WWF-Canada created the Nature x Carbon Tech Challenge as part of its 10-year strategic plan to Regenerate Canada. The plan outlines the organization’s commitment to restore 1 million hectares of land, steward 100 million hectares and reduce carbon emissions by 30 million tonnes.
WWF-Canada’s Nature x Carbon Tech Challenge, supported by founding partner RBC Tech for Nature and national technology sponsor Microsoft, catalyzes the development of user-friendly and innovative technologies to support community-led measurement of carbon in nature. Techhub.wwf.ca
Video available about project here: Discover the Latest Carbon-Measuring Tech
Rebecca Spring, Senior communications manager, [email protected]
Laurence Cayer-Desrosiers, Communications manager (French language inquiries), [email protected]

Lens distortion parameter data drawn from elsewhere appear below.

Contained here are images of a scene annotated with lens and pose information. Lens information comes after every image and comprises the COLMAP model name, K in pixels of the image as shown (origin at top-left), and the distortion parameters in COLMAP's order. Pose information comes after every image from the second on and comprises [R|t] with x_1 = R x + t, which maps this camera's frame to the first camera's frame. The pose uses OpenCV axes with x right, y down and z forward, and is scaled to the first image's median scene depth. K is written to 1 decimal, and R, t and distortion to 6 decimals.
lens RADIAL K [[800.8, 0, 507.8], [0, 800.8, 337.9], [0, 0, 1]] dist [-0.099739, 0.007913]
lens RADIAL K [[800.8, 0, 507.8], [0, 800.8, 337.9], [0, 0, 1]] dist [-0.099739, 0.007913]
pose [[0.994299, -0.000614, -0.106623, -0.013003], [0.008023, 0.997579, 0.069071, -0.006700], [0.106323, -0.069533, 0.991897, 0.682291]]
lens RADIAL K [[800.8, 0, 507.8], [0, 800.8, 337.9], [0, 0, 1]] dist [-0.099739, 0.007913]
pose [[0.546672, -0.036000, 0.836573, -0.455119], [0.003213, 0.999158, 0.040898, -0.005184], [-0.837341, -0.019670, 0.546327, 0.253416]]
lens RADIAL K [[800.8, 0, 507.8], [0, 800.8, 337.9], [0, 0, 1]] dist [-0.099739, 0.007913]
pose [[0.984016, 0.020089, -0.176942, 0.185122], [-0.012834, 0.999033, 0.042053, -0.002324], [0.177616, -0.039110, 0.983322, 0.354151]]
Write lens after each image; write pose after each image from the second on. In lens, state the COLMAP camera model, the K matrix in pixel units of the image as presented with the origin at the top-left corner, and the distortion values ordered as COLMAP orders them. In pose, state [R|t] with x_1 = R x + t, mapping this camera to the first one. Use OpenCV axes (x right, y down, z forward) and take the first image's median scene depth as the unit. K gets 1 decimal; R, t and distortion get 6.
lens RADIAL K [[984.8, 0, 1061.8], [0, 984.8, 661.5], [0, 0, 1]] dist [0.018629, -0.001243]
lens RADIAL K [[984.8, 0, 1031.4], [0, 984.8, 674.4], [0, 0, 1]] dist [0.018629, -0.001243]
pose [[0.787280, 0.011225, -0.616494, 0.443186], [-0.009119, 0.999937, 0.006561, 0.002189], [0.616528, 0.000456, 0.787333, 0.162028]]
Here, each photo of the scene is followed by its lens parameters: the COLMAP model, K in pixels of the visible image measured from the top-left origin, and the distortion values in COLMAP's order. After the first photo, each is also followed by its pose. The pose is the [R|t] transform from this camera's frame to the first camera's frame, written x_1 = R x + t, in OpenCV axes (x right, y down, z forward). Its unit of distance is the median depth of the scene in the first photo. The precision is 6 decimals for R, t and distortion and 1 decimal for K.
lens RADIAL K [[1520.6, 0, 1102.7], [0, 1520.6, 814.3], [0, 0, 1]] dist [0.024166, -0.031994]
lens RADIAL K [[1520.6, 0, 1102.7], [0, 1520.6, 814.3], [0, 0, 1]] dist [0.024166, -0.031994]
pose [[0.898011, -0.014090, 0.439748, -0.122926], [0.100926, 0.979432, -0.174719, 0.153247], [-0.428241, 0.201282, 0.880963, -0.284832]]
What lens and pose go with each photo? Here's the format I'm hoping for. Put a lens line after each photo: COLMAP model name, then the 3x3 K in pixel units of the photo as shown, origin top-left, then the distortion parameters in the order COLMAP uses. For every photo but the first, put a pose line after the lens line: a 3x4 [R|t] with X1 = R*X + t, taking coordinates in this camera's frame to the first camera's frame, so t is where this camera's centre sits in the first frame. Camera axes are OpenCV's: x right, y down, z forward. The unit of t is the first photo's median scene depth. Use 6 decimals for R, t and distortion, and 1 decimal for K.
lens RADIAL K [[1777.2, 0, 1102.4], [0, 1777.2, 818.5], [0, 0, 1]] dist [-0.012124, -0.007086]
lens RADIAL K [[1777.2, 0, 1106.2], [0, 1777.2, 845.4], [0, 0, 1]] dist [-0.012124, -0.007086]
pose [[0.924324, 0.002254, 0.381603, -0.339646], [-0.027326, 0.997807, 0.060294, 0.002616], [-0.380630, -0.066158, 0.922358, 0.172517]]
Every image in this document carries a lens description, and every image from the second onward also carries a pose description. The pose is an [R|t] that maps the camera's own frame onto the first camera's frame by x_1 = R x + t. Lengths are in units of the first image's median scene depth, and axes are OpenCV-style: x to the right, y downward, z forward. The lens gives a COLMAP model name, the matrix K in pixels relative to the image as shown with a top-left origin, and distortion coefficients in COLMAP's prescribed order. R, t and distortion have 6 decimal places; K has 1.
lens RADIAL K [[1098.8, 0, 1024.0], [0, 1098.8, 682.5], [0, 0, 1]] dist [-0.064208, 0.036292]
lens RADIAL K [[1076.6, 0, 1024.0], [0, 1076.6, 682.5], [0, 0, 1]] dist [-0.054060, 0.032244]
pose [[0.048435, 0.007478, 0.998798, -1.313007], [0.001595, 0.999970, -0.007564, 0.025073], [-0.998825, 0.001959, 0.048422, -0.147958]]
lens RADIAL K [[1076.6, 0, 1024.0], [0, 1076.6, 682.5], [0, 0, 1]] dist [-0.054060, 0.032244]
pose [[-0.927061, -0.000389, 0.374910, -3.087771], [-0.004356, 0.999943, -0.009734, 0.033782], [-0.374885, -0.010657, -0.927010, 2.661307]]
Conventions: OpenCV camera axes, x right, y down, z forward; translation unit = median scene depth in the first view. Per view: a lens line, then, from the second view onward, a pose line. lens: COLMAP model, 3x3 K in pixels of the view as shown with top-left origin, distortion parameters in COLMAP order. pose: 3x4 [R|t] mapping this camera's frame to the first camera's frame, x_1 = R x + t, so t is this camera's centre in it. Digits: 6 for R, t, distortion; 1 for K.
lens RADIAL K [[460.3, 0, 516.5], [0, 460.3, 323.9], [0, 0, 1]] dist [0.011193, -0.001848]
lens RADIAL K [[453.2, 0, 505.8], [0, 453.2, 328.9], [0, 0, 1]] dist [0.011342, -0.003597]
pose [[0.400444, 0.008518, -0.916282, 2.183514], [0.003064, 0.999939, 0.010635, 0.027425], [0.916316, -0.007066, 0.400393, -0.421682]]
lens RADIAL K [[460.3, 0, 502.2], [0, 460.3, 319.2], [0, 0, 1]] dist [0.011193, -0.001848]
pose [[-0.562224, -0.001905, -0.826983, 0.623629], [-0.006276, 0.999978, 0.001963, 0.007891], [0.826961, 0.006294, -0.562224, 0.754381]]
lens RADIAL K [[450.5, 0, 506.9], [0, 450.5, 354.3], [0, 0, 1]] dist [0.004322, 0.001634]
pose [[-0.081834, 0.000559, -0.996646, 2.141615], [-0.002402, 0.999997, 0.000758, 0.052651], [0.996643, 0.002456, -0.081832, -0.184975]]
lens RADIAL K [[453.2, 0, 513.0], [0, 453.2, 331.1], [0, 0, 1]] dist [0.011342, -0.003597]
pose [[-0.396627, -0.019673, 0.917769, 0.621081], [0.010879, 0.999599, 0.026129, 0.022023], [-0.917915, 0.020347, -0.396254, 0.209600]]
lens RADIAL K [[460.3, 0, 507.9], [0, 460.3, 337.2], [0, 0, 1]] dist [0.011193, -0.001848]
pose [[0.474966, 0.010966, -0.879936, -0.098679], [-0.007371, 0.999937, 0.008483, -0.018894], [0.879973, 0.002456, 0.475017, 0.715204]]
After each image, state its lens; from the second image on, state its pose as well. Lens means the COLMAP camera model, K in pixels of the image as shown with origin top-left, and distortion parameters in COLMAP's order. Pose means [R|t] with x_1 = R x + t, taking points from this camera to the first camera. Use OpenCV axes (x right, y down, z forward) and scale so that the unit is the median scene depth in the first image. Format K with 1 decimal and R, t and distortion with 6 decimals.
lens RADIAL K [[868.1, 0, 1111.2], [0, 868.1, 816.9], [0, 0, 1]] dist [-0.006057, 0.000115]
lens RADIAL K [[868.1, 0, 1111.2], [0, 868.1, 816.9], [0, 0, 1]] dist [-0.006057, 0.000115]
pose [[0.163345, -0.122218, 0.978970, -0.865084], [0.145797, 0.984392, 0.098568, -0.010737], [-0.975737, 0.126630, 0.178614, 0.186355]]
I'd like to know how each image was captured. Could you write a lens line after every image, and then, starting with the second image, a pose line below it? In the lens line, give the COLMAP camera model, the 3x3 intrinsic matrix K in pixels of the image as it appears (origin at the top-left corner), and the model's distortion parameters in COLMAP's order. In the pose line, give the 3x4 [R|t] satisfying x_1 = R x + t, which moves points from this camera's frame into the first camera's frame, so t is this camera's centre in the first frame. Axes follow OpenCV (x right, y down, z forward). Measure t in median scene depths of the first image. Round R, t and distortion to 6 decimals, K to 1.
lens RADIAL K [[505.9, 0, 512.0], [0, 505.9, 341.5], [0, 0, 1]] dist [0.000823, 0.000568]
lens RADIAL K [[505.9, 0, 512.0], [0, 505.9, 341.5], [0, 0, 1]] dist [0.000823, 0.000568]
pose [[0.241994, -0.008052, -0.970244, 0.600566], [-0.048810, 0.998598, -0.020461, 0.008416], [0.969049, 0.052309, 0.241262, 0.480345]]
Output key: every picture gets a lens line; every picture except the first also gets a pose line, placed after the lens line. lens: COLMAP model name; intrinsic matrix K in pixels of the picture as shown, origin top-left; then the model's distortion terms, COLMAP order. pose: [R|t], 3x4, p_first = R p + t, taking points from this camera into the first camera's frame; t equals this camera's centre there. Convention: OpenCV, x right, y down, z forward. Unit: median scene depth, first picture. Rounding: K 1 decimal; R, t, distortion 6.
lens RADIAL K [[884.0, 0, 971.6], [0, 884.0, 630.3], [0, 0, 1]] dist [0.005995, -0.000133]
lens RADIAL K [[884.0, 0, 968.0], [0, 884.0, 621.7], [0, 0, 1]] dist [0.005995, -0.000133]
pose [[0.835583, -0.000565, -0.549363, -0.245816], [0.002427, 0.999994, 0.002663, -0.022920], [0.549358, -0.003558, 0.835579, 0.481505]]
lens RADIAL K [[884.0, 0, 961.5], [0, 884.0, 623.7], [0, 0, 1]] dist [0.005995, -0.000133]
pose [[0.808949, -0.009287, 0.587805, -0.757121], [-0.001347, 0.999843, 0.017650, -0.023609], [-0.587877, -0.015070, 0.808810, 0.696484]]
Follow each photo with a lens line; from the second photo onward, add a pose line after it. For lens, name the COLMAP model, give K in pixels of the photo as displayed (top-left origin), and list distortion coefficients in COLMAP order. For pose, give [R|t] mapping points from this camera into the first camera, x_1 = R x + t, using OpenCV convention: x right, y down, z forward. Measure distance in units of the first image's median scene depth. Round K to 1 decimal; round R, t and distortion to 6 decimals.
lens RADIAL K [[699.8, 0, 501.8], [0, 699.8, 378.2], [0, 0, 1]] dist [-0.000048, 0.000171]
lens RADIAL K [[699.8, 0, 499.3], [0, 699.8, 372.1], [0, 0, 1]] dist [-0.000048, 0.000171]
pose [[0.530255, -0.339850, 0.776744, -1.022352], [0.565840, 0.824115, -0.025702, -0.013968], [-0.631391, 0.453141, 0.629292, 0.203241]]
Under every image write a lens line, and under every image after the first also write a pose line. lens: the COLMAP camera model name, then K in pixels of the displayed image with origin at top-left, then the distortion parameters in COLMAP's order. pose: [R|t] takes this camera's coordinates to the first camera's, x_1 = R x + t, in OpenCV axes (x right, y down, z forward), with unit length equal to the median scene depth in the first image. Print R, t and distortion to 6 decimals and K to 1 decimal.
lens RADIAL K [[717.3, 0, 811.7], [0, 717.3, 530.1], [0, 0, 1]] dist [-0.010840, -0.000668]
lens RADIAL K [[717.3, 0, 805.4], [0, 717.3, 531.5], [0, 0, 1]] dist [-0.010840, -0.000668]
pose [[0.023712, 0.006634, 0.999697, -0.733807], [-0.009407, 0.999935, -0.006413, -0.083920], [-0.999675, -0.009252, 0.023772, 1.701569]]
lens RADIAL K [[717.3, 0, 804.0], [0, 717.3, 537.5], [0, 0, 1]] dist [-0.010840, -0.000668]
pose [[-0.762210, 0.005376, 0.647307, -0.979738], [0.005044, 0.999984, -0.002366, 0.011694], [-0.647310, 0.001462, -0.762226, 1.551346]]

WWF-Canada is committed to equitable and effective conservation actions that restore nature, reverse wildlife loss and fight climate change. We draw on scientific analysis and Indigenous guidance to ensure all our efforts connect to a single goal: a future where wildlife, nature and people thrive. For more information visit wwf.ca.
About Innovatree Carbon Group Ltd.
Innovatree has been collaboratively developed between AIB Innovation Ltd., an R&D company specializing in sustainable innovation, and Second Pass Forestry Ltd., a First Nation-owned forestry consulting company. The Innovatree software relies on LiDAR data and machine learning to calculate the carbon found in forest biomass. This technology is combined with a minimal number of field-plot inventories and produces georeferenced maps and datasets with information scaled down to the individual tree level.
About Korotu Technology
Korotu Technology helps communities protect natural areas to support climate and biodiversity stewardship. Korotu’s LandSteward platform continuously monitors and measures the forests, wetlands and grasslands communities depend on. Satellite based LiDAR and Optical Sensors allow the platform’s web users to rapidly estimate and visualize heat maps of the carbon contained in nature.
About the Digital Forest Lab at Laval University
The team from Laval University is developing a data processing chain that utilizes data captured from terrestrial LiDAR scanners which are then used to generate 3D point clouds and estimate above-ground biomass in forests. In addition, estimations of the uncertainty are provided and allow for detailed estimates of carbon found in the above-ground biomass in any given forest. This will allow those with minimal training to measure the carbon found in forests.